Speaker Diarization

Automatically identify and distinguish between different speakers in your audio recordings.

Overview

Speaker diarization answers the question "who spoke when?" by segmenting audio based on speaker identity. This is essential for meetings, interviews, podcasts, and any multi-speaker content.

Supported Models

ModelDiarization SupportMax Speakers
lucid-monoUnlimited
lucid-multiUnlimited
lucid-agentUnlimited
lucid-liteUnlimited
cipher-fast-
cipher-max-

Enable Diarization

import requests

response = requests.post(
    "https://yourvoic.com/api/v1/stt/lucid/transcribe",
    headers={"X-API-Key": "your_api_key"},
    files={"file": open("meeting.mp3", "rb")},
    data={
        "model": "lucid-mono",
        "diarize": "true"
    }
)

result = response.json()

Response Format

When diarization is enabled, the response includes speaker information:

{
    "success": true,
    "text": "Hello everyone, welcome to the meeting.
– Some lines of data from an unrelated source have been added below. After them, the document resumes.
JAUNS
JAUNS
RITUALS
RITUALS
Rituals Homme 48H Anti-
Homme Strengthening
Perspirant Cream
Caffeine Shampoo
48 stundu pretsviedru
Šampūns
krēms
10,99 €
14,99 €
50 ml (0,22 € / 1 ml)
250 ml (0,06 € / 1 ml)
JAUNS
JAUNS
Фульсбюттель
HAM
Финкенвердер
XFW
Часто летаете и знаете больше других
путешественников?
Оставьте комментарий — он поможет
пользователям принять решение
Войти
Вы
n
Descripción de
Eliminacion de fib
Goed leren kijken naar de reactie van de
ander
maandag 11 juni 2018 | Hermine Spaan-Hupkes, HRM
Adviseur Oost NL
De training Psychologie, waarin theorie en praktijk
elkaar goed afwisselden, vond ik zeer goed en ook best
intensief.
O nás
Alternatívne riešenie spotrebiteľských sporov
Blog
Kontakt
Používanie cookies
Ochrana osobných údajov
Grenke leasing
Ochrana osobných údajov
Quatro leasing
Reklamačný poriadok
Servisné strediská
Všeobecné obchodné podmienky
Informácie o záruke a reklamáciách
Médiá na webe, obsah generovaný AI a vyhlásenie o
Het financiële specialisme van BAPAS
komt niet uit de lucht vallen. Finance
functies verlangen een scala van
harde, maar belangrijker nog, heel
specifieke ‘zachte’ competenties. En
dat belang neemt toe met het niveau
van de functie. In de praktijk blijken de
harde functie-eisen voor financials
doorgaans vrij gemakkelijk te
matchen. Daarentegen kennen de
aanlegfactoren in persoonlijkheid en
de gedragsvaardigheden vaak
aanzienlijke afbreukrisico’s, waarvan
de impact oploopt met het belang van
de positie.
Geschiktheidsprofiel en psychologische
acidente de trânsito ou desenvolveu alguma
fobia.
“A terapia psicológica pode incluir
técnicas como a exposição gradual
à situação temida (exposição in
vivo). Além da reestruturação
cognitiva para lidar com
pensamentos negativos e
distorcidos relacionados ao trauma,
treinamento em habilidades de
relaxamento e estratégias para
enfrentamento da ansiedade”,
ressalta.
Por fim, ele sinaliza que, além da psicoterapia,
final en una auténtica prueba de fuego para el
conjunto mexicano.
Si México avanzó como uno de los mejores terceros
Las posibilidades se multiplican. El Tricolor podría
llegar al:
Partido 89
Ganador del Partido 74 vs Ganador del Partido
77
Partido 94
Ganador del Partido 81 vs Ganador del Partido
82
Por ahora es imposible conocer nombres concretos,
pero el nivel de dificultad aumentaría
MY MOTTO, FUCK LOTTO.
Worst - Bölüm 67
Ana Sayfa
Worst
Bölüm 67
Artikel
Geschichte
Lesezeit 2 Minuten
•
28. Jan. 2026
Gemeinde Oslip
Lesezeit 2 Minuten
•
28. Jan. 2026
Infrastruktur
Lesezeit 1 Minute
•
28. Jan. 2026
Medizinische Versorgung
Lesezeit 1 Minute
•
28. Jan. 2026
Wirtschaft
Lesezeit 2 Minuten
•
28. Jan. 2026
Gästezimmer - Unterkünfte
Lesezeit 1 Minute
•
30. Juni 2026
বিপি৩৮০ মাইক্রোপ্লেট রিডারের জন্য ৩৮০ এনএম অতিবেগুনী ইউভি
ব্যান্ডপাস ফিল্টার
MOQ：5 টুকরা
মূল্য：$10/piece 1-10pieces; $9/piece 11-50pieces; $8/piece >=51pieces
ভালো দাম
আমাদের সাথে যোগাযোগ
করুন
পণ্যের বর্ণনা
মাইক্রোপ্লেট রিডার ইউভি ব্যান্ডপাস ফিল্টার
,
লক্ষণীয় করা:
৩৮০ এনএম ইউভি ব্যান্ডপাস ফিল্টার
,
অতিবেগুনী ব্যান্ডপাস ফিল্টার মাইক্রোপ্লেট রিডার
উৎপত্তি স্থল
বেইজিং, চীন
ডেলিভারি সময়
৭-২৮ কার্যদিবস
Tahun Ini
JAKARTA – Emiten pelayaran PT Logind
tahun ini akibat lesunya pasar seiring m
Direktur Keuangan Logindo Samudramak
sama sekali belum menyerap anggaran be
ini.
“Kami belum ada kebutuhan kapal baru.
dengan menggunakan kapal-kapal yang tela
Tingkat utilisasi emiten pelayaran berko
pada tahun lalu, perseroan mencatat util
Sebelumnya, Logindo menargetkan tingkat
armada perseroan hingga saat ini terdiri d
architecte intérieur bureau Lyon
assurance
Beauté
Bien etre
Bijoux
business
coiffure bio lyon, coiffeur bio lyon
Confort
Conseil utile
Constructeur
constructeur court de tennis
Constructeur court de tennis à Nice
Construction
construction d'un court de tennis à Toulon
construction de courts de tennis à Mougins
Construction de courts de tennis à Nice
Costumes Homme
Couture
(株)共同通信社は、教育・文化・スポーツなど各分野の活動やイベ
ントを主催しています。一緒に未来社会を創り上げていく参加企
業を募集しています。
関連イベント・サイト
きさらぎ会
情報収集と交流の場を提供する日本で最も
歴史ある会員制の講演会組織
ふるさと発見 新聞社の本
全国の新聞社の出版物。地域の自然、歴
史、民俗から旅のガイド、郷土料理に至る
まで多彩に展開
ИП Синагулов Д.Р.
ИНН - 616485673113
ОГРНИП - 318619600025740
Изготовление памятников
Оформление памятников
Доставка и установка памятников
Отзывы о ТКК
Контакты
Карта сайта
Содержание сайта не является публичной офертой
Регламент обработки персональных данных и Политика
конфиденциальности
Thanks for having me.",
    "utterances": [
        {
            "speaker": 0,
            "text": "Hello everyone, welcome to the meeting.",
            "start": 0.0,
            "end": 2.5,
            "confidence": 0.95
        },
        {
            "speaker": 1,
            "text": "Thanks for having me.",
            "start": 3.0,
            "end": 4.2,
            "confidence": 0.92
        }
    ],
    "speakers": {
        "count": 2
    }
}

Processing the Results

# Print transcript with speaker labels
result = response.json()

for utterance in result.get('utterances', []):
    speaker = utterance['speaker']
    text = utterance['text']
    start = utterance['start']
    
    print(f"[Speaker {speaker}] ({start:.1f}s): {text}")

Best Practices

  • Audio Quality: Clear audio with minimal background noise produces better speaker separation
  • Speaker Distance: Ensure speakers are at similar distances from the microphone
  • Overlapping Speech: Minimize simultaneous talking for cleaner diarization
  • Consistent Voices: Works best when speakers have distinct voice characteristics
💡 Note: Speaker labels (0, 1, 2...) are assigned based on order of first appearance in the audio, not by any pre-defined identity.